[[ Given entries open ]]

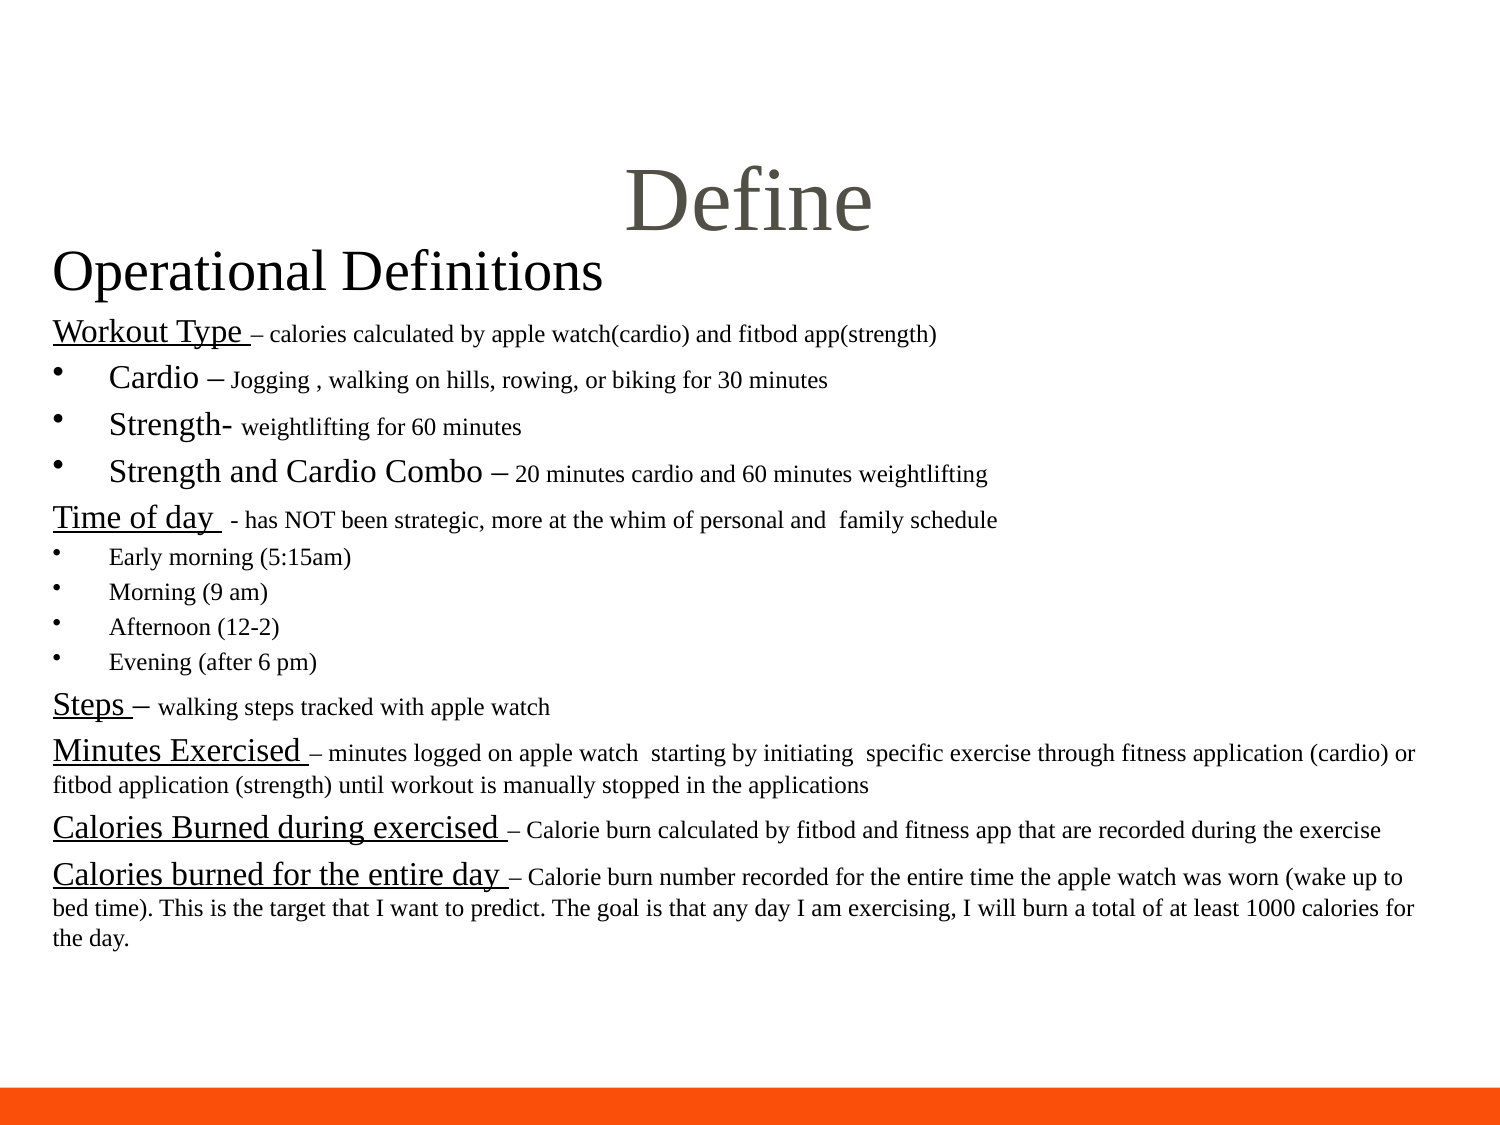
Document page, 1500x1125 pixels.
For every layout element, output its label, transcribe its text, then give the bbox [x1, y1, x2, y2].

text_box Define [112, 99, 1388, 224]
list Operational Definitions Workout Type – calories calculated by apple watch(cardio) and fitbod app(strength) Cardio – Jogging , walking on hills, rowing, or biking for 30 minutes Strength- weightlifting for 60 minutes Strength and Cardio Combo – 20 minutes cardio and 60 minutes weightlifting Time of day - has NOT been strategic, more at the whim of personal and family schedule Early morning (5:15am) Morning (9 am) Afternoon (12-2) Evening (after 6 pm) Steps – walking steps tracked with apple watch Minutes Exercised – minutes logged on apple watch starting by initiating specific exercise through fitness application (cardio) or fitbod application (strength) until workout is manually stopped in the applications Calories Burned during exercised – Calorie burn calculated by fitbod and fitness app that are recorded during the exercise Calories burned for the entire day – Calorie burn number recorded for the entire time the apple watch was worn (wake up to bed time). This is the target that I want to predict. The goal is that any day I am exercising, I will burn a total of at least 1000 calories for the day. [37, 224, 1450, 1025]
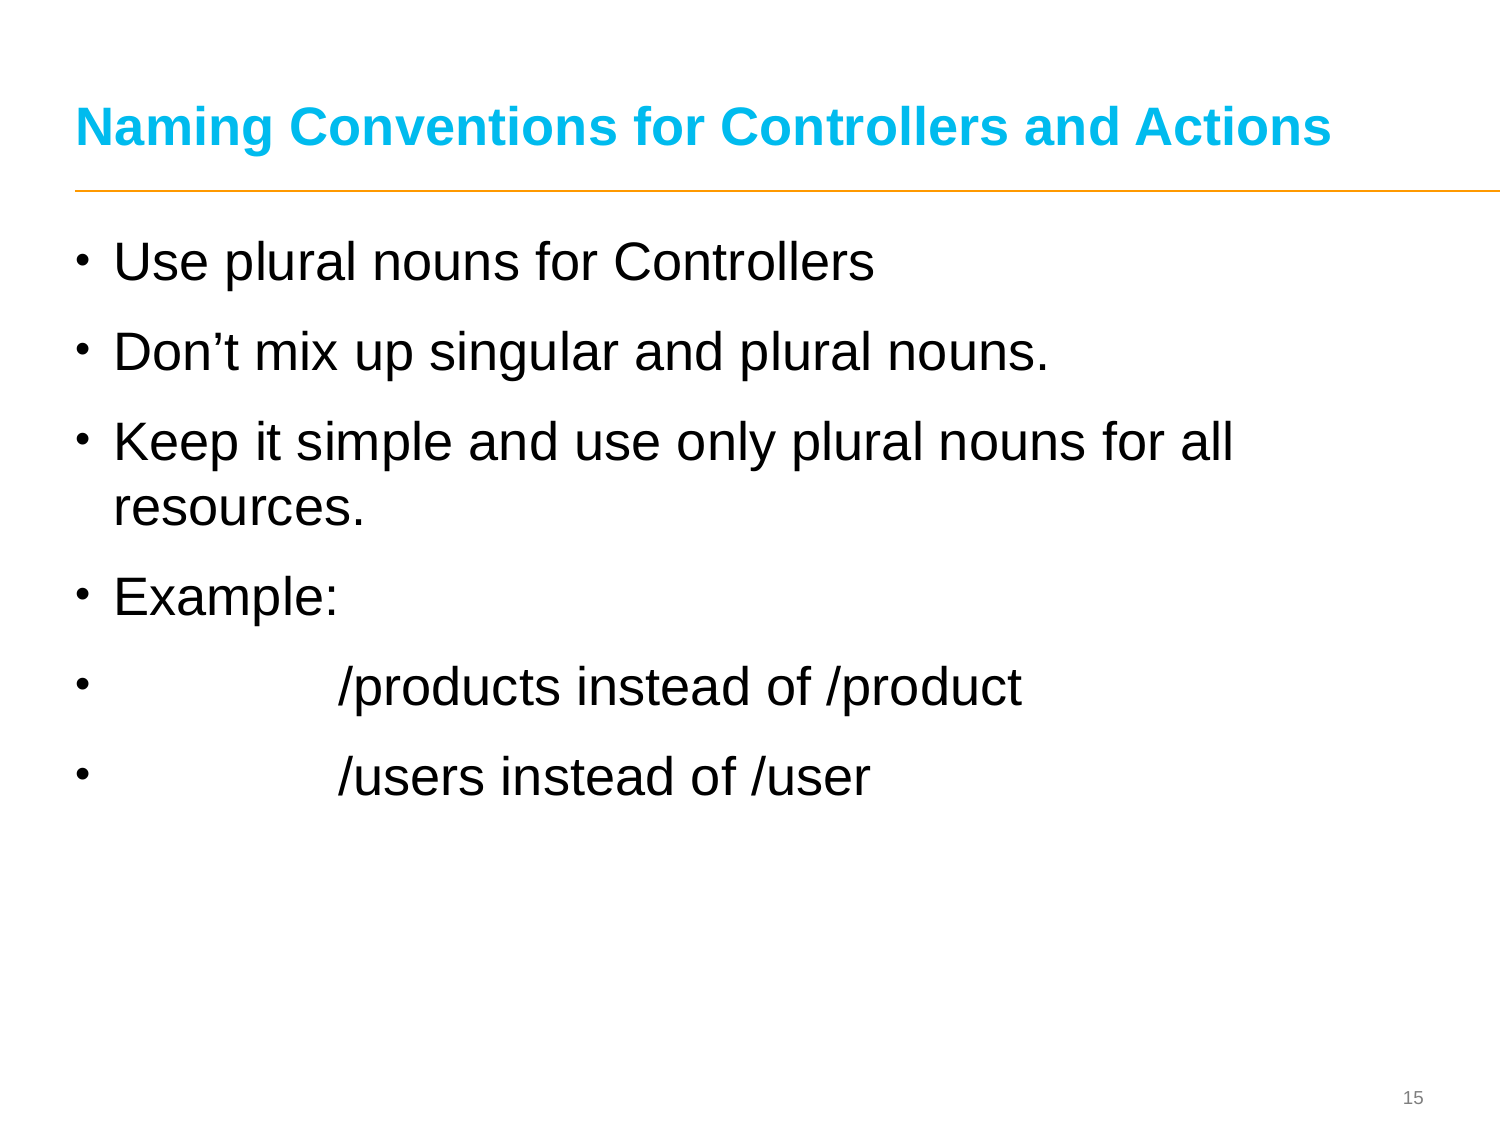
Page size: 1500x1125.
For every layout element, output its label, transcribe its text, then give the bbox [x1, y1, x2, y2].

title Naming Conventions for Controllers and Actions [75, 27, 1422, 157]
list Use plural nouns for Controllers Don’t mix up singular and plural nouns. Keep it simple and use only plural nouns for all resources. Example: /products instead of /product /users instead of /user [75, 226, 1425, 1018]
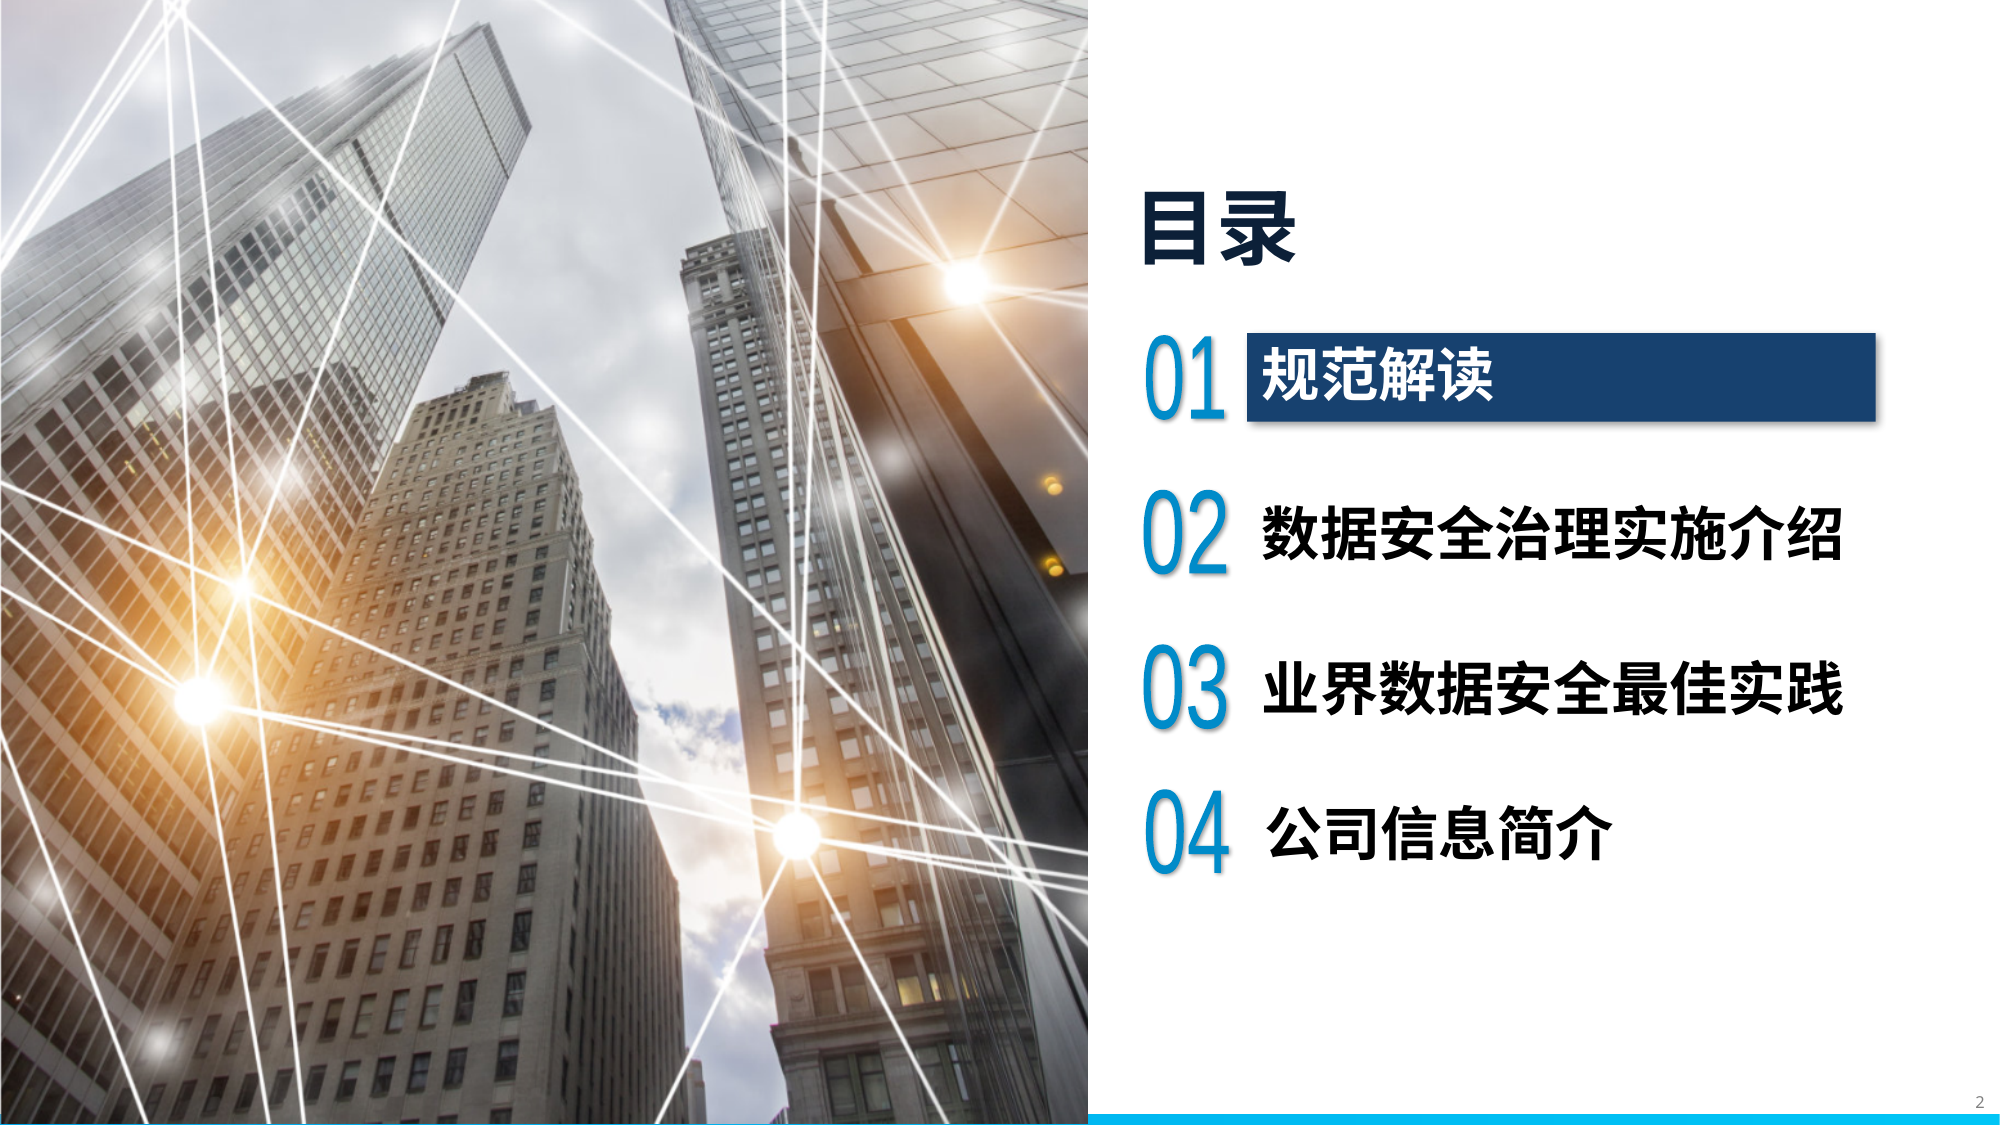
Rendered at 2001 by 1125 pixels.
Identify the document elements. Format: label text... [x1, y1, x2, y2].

[[ Given entries closed ]]

## [Your assignment]
Would you filter the records and copy out each line containing "pixels"?

## [Response to the task]
Document page, 1500x1125 pixels.
Rendered at 2001 by 1125 pixels.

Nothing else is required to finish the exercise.